Recommendation 6. (“The Panel recommends that the BFI should co-ordinate a joined-up UK-wide film festival offer, to promote independent British and specialised film and maximise value for money, utilising a mix of public funding and private investment and sponsorship.”) though it doesn’t mention it by name,  implies the continuing  importance of the Edinburgh International Film Festival to the UK film festival ecology but stresses the need for more to be done ‘to understand the role of local festivals and their relationship to international festivals in the UK’.  Growing festivals like Glasgow’s may take heart from that whereas Edinburgh may need to consider what role it wants to play as Scotland‘s centre of excellence in festival programming, curation and so on outside of the few weeks of the Festival itself.

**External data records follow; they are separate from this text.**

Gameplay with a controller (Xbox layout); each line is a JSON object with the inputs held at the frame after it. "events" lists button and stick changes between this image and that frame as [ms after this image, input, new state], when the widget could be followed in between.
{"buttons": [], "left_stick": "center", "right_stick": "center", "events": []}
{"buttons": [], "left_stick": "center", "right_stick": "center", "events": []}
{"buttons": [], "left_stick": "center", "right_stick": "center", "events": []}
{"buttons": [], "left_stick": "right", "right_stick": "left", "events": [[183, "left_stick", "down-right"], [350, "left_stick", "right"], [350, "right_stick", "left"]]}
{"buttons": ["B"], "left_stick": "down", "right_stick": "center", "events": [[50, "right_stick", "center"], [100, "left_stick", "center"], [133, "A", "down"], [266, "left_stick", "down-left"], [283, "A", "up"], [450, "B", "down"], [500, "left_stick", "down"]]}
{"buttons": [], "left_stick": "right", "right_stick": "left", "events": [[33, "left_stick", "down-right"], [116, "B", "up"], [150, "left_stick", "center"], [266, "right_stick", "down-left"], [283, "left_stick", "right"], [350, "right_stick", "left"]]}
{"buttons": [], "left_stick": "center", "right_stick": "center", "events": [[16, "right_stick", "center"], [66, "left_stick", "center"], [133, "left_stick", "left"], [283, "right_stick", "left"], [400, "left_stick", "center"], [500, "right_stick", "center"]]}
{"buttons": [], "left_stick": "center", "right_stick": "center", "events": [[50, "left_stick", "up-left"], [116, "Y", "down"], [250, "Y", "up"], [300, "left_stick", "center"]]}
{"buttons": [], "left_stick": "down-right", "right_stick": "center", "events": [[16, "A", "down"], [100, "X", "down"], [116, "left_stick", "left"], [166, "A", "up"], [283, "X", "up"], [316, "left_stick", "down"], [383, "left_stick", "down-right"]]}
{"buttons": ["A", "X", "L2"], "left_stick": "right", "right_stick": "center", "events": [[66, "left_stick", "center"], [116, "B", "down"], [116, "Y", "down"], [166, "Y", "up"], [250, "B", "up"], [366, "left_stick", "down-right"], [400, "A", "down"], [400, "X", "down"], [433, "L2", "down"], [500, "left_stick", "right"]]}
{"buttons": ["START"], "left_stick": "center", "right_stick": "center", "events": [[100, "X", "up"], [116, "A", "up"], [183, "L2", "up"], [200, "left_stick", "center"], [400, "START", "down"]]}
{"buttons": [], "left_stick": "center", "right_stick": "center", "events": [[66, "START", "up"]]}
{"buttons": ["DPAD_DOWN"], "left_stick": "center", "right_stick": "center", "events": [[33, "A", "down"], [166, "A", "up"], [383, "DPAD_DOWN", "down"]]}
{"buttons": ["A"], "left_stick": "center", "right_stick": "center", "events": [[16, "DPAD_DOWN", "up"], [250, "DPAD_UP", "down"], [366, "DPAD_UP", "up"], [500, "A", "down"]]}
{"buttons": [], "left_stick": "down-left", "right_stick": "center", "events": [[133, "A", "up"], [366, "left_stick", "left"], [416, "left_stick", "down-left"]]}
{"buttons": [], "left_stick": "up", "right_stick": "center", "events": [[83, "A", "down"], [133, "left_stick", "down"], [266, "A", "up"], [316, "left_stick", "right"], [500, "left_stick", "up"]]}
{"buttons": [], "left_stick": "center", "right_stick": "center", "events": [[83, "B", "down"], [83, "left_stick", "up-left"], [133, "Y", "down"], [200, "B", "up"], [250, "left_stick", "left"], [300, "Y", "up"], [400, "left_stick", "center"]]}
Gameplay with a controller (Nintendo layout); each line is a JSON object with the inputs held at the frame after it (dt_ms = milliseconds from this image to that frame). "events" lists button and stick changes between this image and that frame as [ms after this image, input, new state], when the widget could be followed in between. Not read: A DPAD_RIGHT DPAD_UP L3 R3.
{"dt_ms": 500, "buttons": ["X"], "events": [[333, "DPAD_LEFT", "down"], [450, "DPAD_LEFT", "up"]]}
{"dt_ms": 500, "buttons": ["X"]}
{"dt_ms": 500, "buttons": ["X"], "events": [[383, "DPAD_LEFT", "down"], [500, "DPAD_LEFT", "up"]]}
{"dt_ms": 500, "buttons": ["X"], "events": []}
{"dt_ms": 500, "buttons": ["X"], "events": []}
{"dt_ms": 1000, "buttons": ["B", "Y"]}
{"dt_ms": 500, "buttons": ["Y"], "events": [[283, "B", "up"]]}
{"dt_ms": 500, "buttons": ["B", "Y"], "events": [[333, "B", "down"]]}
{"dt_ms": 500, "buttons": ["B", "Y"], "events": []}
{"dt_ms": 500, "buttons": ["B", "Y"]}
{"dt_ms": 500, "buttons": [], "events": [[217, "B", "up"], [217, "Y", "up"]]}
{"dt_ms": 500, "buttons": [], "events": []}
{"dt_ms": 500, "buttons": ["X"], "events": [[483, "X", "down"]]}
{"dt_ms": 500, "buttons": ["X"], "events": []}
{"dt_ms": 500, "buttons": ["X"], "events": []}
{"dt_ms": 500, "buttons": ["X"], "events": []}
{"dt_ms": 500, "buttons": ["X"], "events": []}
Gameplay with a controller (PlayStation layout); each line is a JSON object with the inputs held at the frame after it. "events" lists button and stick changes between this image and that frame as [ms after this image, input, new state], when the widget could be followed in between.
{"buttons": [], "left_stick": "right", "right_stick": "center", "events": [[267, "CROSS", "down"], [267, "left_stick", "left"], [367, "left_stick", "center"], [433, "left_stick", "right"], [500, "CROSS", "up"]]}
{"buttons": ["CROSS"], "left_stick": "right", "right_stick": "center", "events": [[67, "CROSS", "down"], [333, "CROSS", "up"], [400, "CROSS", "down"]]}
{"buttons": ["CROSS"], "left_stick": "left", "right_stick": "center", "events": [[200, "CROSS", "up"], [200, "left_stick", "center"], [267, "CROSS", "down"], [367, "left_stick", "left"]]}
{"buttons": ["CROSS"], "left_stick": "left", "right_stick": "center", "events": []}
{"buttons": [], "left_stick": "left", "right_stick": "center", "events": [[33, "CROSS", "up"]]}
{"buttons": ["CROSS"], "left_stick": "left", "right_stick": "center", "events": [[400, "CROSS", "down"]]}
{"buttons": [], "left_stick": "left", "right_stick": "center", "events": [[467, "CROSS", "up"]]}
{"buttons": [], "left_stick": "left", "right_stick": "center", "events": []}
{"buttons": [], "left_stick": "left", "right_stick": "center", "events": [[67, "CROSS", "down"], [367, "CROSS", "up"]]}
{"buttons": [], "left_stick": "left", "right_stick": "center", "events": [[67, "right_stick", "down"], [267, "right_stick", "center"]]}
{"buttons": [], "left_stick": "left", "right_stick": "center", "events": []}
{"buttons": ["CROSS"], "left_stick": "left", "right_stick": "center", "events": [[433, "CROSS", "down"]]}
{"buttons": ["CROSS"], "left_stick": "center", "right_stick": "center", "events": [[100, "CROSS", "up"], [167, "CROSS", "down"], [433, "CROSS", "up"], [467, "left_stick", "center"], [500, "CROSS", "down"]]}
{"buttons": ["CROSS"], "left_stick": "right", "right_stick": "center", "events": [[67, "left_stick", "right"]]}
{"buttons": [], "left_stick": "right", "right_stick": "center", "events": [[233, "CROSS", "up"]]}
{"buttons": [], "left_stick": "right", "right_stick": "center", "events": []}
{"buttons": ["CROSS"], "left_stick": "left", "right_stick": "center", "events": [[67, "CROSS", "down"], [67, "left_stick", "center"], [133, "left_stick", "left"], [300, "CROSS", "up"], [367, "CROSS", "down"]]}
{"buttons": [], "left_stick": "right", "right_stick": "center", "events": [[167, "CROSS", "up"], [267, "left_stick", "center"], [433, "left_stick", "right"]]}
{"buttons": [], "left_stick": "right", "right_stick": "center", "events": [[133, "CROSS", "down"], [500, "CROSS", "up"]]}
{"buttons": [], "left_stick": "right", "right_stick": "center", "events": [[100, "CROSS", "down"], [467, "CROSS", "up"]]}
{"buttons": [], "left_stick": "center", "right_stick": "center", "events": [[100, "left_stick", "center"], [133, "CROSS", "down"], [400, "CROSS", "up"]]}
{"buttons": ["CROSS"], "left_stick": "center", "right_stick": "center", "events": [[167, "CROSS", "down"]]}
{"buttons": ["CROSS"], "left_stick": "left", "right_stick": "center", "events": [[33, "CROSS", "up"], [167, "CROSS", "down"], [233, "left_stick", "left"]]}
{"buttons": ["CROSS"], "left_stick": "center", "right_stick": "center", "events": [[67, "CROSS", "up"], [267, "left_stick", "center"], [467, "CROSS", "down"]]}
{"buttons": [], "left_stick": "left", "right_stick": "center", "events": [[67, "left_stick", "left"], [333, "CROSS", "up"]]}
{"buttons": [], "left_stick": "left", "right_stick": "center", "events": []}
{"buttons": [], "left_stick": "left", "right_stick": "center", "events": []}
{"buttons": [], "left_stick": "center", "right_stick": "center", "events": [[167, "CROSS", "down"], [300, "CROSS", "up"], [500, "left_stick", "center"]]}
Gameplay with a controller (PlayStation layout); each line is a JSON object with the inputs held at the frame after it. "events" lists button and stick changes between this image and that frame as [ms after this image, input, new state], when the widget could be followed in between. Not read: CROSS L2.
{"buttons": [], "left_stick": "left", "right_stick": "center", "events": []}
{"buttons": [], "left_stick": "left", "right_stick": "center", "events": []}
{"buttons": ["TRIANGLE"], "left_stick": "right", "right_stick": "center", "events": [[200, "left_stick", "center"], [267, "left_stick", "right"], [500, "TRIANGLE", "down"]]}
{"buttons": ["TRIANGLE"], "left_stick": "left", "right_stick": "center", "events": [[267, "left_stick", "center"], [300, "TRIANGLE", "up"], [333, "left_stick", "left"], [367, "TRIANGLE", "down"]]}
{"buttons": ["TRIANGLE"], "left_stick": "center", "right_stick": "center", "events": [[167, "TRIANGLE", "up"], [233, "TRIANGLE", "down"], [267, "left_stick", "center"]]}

Several commentators have highlighted the Review’s veiled criticism of UK Broadcasters for not doing enough to support the film ecology it benefits from to the tune  of £1.2bn in ‘economic value’ and the fact that 80% of UK film’s audience is via television.  While it resists calling outright for the statutory quotas for film investment or output which are common in outher parts of Europe, it does dangle them as a plan B if a voluntary solution isn’t found: “the Government initiates immediate discussions with each of the major broadcasters – the BBC, ITV, Channel 4, Channel 5 and BSkyB – with the aim of agreeing a Memorandum of Understanding with each broadcaster setting out its agreed commitments to support British film. Should this approach prove unproductive, then the Government should look at legislative solutions, including new film-related licence requirements to be implemented in the new Communications Act.

From a Scottish perspective the question is whether such voluntary or statutory arrangements can produce a commitment to diversity of material and/or a specific commitment to film investment/output in Scotland by the terrestrial broadcasters.  Given the current scale of opt-out programme budgets and available slots this might seem implausible but STV’s drive to opt out of the ITV network more and more, the declining ‘entry cost’ of (low budget) feature film production, wider partnership opportunities with domestic and overseas co-producers and the greater flexibility over release ‘windows’ all make it much easier to envisage Scottish broadcasters part-funding festures for theatrical and near to simultaneous TV release.  Indeed without them it is difficult to imagine a sustainable Scottish film ecology.

Alongside finance and distribution, skills and talent development are crucial to the ‘supply side’ of film-making.  Sustaining the critical mass of craft skills in Scotland needed to support incoming and indigenous filmmaking and nurturing new talent to the point where it can attract investment from near or far remain high priorities (or ought to).  The Smith Review Panel “recommends that the BFI, in partnership with Skillset and BIS, continues to deliver and strengthen a strategy for skills which represents a ‘gold standard’. Such a strategy will help ensure that skills across the sector remain one of the UK’s great strengths, that our skills base continues to act as a powerful incentive for inward investment, and that the indigenous film sector is able to maximise benefits to audiences.”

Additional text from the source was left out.